Breathing: Shallow, rapid respirations; mild intercostal and subcostal retractions; bilateral crackles; no stridor or wheezing; expiratory phase in not prolonged; respiratory rate 80/min; Spo2 82% on room air and increased to 88% on 100% oxygen via a nonrebreathing face mask

Circulation: Heart rate 160/min; pale skin; cyanosis; strong central and peripheral pulses; capillary refill 2 seconds; blood pressure 90/60 mm Hg

Disability: Lethargic; arousable by voice

Exposure: Temperature 39.2 C (102.5 F)

Weight: 6 kg

Identify:

Respiratory failure Lung tissue disease

Intervene:

Asses response to oxygen Provide bag-mask ventilation with 100% oxygen

Evaluate - Secondary Assessment

Identify Reversible Causes, but Defer Remainder of Secondary Assessment Until After Stabilization of Airway, Oxygenation, and Ventilation

SAMPLE history

Signs and symptoms: Sudden onset of respiratory distress after an episode of vomiting; no previous cold symptoms or cough

Allergies: None known

Medications: Metoclopramide

Past medical history: None

Last meal: 2 hours ago

Events (onset): Previously well other than history of severe gastroesophageal reflux

Physical examination:

Repeat vital signs after bag mask ventilation with 100% oxygen; respiratory rate 24/min; heart rate 160/min; Spo2 96% with bag mask ventilation; blood pressure 100/70 mm Hg

Head, eyes, ears, nose, throat/neck: Normal

Heart and lungs: Diminished breath sounds; bilateral diffuse crepitations

Abdomen: Normal

Extremities: Normal

Back: Normal

Neurologic: Lethargic; becoming less responsive and more difficult to arouse

Identify

Respiratory distress Lung tissue disease

Intervene

Continue bag mask ventilation

Contact a more advanced provider with appropriate expertise. -Note: If the child’s level of consciousness improves and continuous monitoring is provided, critical care providers may consider use of non-invasive ventilation support (CPAP of noninvasive positive-pressure ventilation) if there is equipment and appropriate expertise for rapid intubation immediately available.

Obtain vascular access

Obtain arterial/venous blood gas

Check glucose with point of care (POS) testing

Prepare equipment and skilled personal for endotracheal intubation using a cuffed tracheal tube

Arrange transfer of the child to an intensive care unit (ICU) (unless the child is already in the ICU)

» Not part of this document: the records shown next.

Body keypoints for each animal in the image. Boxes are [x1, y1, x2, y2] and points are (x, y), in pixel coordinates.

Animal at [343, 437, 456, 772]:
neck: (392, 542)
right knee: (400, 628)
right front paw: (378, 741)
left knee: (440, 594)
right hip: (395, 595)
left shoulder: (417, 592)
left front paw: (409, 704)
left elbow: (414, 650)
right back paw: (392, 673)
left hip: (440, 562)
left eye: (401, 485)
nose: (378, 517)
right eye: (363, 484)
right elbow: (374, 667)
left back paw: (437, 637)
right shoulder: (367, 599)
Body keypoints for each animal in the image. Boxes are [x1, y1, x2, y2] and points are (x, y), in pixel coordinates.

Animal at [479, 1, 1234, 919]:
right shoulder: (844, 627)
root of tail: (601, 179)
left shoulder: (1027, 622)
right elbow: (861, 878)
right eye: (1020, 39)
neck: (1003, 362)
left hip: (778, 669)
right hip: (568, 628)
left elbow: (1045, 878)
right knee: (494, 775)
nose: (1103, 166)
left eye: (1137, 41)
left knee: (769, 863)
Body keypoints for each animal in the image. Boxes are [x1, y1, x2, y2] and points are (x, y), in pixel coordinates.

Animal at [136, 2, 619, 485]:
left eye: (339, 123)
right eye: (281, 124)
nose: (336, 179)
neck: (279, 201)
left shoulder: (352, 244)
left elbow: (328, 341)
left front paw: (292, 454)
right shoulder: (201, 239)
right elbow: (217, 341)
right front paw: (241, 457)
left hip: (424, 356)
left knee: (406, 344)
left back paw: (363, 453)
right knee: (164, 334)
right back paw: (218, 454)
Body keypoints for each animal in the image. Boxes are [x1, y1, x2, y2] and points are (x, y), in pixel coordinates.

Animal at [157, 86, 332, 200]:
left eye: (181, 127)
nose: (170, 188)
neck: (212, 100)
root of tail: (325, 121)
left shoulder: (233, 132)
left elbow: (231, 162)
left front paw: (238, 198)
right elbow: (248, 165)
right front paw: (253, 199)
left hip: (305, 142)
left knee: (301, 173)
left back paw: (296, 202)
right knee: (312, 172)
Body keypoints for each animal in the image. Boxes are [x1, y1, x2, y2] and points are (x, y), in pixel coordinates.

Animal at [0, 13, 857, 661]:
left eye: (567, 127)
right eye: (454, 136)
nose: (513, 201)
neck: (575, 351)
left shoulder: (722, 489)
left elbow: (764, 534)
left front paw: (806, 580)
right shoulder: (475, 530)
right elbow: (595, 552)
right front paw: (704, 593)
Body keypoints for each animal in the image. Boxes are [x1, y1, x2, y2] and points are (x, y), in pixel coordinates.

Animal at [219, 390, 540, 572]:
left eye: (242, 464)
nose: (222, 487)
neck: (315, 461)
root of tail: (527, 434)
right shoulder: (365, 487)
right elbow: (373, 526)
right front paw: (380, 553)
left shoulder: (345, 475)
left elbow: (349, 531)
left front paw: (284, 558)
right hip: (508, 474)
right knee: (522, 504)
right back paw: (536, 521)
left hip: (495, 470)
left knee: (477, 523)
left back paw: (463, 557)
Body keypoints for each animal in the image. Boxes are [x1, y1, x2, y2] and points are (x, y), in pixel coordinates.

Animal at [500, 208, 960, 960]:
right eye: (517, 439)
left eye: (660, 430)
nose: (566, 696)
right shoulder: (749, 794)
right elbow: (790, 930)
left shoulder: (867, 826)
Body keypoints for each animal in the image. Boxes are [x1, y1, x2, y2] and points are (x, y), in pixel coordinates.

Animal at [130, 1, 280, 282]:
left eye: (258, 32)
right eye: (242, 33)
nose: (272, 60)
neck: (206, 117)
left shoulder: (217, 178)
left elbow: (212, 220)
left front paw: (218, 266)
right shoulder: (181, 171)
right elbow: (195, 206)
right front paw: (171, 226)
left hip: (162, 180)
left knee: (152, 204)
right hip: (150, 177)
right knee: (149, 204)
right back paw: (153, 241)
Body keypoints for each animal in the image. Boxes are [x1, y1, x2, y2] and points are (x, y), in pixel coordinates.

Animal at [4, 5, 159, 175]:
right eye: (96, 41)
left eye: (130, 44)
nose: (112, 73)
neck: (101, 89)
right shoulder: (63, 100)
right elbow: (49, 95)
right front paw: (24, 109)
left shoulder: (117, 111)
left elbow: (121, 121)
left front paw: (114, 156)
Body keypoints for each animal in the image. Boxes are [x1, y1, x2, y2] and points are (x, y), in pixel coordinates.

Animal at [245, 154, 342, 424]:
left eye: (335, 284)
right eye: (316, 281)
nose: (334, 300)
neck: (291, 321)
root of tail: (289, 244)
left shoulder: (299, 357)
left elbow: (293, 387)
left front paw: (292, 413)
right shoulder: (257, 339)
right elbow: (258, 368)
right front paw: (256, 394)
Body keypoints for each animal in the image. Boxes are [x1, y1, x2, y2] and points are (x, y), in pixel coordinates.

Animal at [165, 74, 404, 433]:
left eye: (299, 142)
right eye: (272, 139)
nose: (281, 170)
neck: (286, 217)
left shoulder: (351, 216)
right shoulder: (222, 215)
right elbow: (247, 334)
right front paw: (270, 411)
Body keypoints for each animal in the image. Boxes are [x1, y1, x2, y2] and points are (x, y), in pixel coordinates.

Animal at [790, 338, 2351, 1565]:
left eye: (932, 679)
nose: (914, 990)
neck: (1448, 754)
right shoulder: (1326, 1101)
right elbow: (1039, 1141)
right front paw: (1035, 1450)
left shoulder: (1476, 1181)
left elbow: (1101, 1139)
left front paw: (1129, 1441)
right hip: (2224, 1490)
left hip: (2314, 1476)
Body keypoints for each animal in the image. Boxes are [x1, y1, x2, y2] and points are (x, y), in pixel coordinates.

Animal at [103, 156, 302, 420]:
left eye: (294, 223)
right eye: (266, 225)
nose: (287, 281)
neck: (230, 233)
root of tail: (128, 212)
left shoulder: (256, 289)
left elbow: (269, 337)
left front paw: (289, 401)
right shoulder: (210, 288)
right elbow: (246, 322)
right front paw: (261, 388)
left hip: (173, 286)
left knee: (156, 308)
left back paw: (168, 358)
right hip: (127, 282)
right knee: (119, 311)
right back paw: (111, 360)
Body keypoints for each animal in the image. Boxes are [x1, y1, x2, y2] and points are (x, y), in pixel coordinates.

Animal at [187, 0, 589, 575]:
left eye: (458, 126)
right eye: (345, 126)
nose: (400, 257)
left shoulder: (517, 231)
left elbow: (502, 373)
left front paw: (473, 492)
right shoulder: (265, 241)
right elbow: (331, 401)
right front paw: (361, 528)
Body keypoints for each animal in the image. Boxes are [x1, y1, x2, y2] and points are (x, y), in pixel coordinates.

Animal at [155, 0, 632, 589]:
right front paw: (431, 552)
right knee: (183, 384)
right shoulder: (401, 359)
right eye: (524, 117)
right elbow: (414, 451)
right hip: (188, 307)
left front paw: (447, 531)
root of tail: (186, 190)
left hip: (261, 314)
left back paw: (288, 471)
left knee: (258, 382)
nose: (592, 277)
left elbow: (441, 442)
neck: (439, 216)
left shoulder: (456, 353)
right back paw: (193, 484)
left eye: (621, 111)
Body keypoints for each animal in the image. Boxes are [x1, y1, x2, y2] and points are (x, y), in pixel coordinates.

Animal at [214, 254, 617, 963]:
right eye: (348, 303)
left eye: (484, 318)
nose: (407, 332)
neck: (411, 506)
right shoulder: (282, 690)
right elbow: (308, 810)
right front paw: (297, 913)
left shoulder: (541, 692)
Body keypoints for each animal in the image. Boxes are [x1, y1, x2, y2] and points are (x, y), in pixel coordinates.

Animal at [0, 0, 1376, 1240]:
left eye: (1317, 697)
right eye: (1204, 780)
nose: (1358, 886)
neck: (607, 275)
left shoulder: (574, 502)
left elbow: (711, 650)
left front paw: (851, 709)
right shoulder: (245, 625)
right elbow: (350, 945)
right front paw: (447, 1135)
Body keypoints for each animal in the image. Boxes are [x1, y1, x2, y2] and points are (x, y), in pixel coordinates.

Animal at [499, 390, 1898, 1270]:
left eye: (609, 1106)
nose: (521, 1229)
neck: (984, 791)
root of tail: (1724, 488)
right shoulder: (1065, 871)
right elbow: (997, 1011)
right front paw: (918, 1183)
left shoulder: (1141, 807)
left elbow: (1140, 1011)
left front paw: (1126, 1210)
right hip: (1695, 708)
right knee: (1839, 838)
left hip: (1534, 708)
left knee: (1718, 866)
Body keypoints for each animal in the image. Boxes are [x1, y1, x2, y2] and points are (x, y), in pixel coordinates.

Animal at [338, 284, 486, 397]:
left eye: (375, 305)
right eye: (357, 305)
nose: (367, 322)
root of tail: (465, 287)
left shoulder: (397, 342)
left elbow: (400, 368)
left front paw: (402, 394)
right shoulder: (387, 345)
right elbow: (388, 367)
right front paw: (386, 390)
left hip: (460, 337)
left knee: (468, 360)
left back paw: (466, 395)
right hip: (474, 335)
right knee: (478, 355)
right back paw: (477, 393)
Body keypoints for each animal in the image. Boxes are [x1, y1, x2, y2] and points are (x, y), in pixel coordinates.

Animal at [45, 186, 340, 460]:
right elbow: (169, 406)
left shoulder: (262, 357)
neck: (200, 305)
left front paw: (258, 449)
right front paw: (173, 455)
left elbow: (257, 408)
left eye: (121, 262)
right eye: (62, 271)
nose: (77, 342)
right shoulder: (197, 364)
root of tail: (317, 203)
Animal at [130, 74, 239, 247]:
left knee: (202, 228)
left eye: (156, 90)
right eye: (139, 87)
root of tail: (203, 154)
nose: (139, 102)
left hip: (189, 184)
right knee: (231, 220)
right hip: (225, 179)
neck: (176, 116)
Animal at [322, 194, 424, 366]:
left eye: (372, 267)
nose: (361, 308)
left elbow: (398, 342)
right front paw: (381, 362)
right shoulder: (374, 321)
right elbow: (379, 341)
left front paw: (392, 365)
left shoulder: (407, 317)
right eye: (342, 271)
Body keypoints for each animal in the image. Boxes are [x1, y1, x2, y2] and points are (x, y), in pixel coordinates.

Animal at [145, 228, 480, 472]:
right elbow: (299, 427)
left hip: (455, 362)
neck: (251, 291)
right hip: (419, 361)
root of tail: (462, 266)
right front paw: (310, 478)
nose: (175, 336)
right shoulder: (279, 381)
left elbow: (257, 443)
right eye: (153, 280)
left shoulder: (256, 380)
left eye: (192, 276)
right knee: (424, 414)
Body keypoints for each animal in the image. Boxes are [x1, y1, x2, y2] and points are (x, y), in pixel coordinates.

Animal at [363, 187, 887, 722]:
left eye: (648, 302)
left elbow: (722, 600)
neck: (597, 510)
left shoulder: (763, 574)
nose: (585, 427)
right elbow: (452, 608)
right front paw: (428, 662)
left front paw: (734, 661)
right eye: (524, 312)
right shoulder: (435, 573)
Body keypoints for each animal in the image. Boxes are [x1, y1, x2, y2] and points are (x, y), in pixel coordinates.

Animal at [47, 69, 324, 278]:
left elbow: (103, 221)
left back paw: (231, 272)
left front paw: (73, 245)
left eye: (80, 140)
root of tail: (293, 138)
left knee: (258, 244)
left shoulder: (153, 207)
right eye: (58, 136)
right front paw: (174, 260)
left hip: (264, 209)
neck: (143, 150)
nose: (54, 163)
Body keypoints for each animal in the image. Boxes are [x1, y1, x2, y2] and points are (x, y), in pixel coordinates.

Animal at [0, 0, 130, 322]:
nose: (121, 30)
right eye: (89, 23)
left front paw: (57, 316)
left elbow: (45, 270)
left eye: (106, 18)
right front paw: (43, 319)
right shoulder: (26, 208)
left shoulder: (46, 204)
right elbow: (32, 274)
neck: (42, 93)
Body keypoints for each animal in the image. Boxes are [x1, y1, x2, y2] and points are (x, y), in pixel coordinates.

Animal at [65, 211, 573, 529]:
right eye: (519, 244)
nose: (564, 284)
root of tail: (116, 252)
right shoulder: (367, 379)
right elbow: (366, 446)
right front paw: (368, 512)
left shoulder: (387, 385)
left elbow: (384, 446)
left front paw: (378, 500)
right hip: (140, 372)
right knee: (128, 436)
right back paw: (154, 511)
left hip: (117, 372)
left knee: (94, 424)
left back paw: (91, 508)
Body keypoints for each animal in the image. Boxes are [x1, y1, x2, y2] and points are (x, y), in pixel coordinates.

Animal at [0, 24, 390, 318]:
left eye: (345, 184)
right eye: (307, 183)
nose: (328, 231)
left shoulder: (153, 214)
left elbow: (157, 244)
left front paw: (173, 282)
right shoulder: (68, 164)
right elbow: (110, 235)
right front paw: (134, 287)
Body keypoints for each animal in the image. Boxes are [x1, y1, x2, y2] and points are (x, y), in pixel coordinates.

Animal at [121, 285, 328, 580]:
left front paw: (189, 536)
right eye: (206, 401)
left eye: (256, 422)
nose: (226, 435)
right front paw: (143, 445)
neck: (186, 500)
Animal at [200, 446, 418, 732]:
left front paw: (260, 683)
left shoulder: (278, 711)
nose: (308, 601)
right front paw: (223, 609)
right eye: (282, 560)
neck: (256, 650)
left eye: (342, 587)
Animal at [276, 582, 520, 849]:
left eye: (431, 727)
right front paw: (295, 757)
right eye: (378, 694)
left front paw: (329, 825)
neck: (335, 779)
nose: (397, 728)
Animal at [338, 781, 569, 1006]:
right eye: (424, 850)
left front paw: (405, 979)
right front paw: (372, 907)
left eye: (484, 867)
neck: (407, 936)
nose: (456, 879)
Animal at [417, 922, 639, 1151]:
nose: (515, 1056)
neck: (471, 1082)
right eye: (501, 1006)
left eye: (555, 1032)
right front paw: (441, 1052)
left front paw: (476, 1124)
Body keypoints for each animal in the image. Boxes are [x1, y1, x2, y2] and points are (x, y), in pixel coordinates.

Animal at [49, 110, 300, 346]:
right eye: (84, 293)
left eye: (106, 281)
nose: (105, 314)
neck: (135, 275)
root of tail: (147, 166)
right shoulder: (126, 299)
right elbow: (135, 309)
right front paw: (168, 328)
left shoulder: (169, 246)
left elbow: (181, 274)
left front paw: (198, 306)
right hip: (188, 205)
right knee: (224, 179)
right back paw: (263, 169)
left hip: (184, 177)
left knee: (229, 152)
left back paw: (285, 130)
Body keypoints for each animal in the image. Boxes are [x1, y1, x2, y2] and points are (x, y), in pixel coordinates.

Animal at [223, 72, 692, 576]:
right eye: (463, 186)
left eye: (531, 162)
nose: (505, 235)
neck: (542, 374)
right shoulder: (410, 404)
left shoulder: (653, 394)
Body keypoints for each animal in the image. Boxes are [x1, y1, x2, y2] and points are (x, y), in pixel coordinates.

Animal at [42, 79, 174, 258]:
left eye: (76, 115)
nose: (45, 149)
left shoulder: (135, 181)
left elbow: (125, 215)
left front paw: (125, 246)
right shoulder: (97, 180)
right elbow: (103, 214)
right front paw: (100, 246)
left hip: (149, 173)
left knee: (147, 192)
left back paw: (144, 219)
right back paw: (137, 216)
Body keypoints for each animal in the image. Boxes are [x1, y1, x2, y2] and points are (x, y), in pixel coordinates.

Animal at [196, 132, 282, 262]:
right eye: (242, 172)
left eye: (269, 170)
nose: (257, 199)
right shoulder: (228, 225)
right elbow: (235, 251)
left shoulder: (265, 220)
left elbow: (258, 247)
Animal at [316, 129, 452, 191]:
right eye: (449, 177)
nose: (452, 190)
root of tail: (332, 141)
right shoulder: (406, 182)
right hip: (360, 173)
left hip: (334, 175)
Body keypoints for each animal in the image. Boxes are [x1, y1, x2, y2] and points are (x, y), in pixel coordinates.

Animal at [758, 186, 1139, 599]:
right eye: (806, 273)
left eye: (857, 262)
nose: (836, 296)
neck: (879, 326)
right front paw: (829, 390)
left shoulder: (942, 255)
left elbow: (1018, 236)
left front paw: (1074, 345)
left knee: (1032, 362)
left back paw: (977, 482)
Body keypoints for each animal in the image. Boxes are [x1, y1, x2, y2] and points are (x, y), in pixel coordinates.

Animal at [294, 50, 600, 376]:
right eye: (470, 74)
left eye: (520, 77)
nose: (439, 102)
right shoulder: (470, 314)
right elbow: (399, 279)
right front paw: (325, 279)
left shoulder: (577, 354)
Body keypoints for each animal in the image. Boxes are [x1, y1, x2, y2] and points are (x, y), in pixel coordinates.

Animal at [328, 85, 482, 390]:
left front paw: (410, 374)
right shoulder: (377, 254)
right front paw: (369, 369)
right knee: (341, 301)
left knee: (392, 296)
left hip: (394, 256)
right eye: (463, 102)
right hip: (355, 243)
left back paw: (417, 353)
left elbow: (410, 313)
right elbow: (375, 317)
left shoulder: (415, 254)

Consider specific interventions for lung tissue disease (eg, antibiotics for suspected pneumonia)

Evaluate - Diagnostic Assessments

Perform Throughout the Evaluation of the Patient as Appropriate

Lab data

Glucose (POC testing) 136 mg/dL (7.5 mmol/L)

Complete blood count, blood culture, arterial/venous blood gas pending

Imaging

Chest x-ray

Identify/Intervene

Laboratory tests generally are not appropriate during the first 5-10 minutes when attempting to stabilize a hypoxemic child with severe respiratory distress/respiratory failure.

A blood glucose concentration should be checked as soon as reasonably possible in all critically ill infants and children. Hypoglycemia should be treated immediately

Chest x-ray shows diffuse bilateral airspace disease.